--- Provided records ---

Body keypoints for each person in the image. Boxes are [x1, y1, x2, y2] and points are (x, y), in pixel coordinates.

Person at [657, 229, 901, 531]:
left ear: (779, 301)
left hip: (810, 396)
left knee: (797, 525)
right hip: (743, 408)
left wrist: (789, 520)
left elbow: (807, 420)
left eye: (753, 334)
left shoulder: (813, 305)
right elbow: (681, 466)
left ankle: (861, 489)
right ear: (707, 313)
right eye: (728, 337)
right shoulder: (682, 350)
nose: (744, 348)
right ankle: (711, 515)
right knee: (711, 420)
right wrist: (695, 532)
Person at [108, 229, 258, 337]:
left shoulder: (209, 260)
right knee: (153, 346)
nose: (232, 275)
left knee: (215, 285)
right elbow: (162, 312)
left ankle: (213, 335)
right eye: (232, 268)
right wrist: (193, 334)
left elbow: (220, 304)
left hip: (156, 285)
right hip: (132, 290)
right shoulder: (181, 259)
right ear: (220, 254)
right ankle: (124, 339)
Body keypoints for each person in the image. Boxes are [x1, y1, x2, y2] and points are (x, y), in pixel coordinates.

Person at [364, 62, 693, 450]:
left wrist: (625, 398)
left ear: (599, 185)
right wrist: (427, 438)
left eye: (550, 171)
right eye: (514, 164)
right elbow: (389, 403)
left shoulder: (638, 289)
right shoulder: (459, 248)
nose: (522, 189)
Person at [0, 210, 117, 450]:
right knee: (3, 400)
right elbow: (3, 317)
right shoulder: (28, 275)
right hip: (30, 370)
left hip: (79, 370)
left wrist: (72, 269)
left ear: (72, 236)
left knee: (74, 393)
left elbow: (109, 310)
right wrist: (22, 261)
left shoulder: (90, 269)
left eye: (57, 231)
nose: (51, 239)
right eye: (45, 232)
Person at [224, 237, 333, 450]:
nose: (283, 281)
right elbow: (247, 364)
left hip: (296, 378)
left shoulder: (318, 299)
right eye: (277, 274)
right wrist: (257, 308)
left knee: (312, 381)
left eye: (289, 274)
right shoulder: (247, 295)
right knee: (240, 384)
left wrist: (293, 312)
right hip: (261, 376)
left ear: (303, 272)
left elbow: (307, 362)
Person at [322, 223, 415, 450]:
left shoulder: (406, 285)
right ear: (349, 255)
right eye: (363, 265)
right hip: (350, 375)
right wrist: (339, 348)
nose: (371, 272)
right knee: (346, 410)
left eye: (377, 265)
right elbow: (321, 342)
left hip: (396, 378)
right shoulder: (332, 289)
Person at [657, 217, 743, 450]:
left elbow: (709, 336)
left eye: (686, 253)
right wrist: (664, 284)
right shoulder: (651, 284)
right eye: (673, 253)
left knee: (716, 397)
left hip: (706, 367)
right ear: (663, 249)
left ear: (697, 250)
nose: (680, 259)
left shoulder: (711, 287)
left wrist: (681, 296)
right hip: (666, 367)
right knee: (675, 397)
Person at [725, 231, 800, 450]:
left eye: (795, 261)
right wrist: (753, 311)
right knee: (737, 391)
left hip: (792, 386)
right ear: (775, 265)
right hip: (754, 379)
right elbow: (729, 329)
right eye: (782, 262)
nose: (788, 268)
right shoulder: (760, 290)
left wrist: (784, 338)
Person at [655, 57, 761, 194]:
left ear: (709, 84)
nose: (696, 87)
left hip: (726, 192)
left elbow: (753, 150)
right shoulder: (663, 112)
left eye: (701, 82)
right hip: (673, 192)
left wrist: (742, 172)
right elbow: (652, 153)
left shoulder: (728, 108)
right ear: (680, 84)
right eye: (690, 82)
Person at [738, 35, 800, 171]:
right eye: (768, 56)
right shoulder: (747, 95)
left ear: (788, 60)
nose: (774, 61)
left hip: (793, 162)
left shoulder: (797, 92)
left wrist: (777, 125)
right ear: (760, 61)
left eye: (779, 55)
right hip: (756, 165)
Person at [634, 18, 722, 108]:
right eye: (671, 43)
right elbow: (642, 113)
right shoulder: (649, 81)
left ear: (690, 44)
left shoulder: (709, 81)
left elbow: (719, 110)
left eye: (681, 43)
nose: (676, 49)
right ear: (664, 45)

---

## Prompt
Would you set the entries down again, exactly as they were written?

## Exercise response
Body keypoints for each person in the image. Boxes are [x1, y1, x2, y2] and points are (x, y), in pixel coordinates.

Person at [657, 229, 901, 531]:
left ear: (779, 301)
left hip: (810, 396)
left knee: (797, 525)
right hip: (743, 408)
left wrist: (789, 520)
left elbow: (807, 420)
left eye: (753, 334)
left shoulder: (813, 305)
right elbow: (681, 466)
left ankle: (861, 489)
right ear: (707, 313)
right eye: (728, 337)
right shoulder: (682, 350)
nose: (744, 348)
right ankle: (711, 515)
right knee: (711, 420)
right wrist: (695, 532)
Person at [108, 229, 258, 337]:
left shoulder: (209, 260)
right knee: (153, 346)
nose: (232, 275)
left knee: (215, 285)
right elbow: (162, 312)
left ankle: (213, 335)
right eye: (232, 268)
right wrist: (193, 334)
left elbow: (220, 304)
left hip: (156, 285)
right hip: (132, 290)
right shoulder: (181, 259)
right ear: (220, 254)
right ankle: (124, 339)
Body keypoints for each person in the image. Boxes are [x1, y1, x2, y2] and points are (x, y), in pixel coordinates.

Person at [364, 62, 693, 450]:
left wrist: (625, 398)
left ear: (599, 185)
right wrist: (427, 438)
left eye: (550, 171)
right eye: (514, 164)
right elbow: (389, 403)
left shoulder: (638, 289)
right shoulder: (459, 248)
nose: (522, 189)
Person at [0, 210, 117, 450]:
right knee: (3, 400)
right elbow: (3, 317)
right shoulder: (28, 275)
right hip: (30, 370)
left hip: (79, 370)
left wrist: (72, 269)
left ear: (72, 236)
left knee: (74, 393)
left elbow: (109, 310)
right wrist: (22, 261)
left shoulder: (90, 269)
left eye: (57, 231)
nose: (51, 239)
right eye: (45, 232)
Person at [224, 237, 333, 450]:
nose: (283, 281)
right elbow: (247, 364)
left hip: (296, 378)
left shoulder: (318, 299)
right eye: (277, 274)
right wrist: (257, 308)
left knee: (312, 381)
left eye: (289, 274)
right shoulder: (247, 295)
right knee: (240, 384)
left wrist: (293, 312)
right hip: (261, 376)
left ear: (303, 272)
left elbow: (307, 362)
Person at [322, 223, 415, 450]:
left shoulder: (406, 285)
right ear: (349, 255)
right eye: (363, 265)
right hip: (350, 375)
right wrist: (339, 348)
nose: (371, 272)
right knee: (346, 410)
left eye: (377, 265)
right elbow: (321, 342)
left hip: (396, 378)
right shoulder: (332, 289)
Person at [657, 217, 743, 450]:
left elbow: (709, 336)
left eye: (686, 253)
right wrist: (664, 284)
right shoulder: (651, 284)
right eye: (673, 253)
left knee: (716, 397)
left hip: (706, 367)
right ear: (663, 249)
left ear: (697, 250)
nose: (680, 259)
left shoulder: (711, 287)
left wrist: (681, 296)
right hip: (666, 367)
right knee: (675, 397)
Person at [725, 231, 800, 450]:
left eye: (795, 261)
right wrist: (753, 311)
right knee: (737, 391)
left hip: (792, 386)
right ear: (775, 265)
right hip: (754, 379)
right elbow: (729, 329)
right eye: (782, 262)
nose: (788, 268)
right shoulder: (760, 290)
left wrist: (784, 338)
Person at [655, 57, 761, 194]:
left ear: (709, 84)
nose: (696, 87)
left hip: (726, 192)
left elbow: (753, 150)
right shoulder: (663, 112)
left eye: (701, 82)
right hip: (673, 192)
left wrist: (742, 172)
right elbow: (652, 153)
left shoulder: (728, 108)
right ear: (680, 84)
right eye: (690, 82)
Person at [738, 35, 800, 171]:
right eye: (768, 56)
right shoulder: (747, 95)
left ear: (788, 60)
nose: (774, 61)
left hip: (793, 162)
left shoulder: (797, 92)
left wrist: (777, 125)
right ear: (760, 61)
left eye: (779, 55)
right hip: (756, 165)
Person at [634, 18, 722, 108]:
right eye: (671, 43)
right elbow: (642, 113)
right shoulder: (649, 81)
left ear: (690, 44)
left shoulder: (709, 81)
left elbow: (719, 110)
left eye: (681, 43)
nose: (676, 49)
right ear: (664, 45)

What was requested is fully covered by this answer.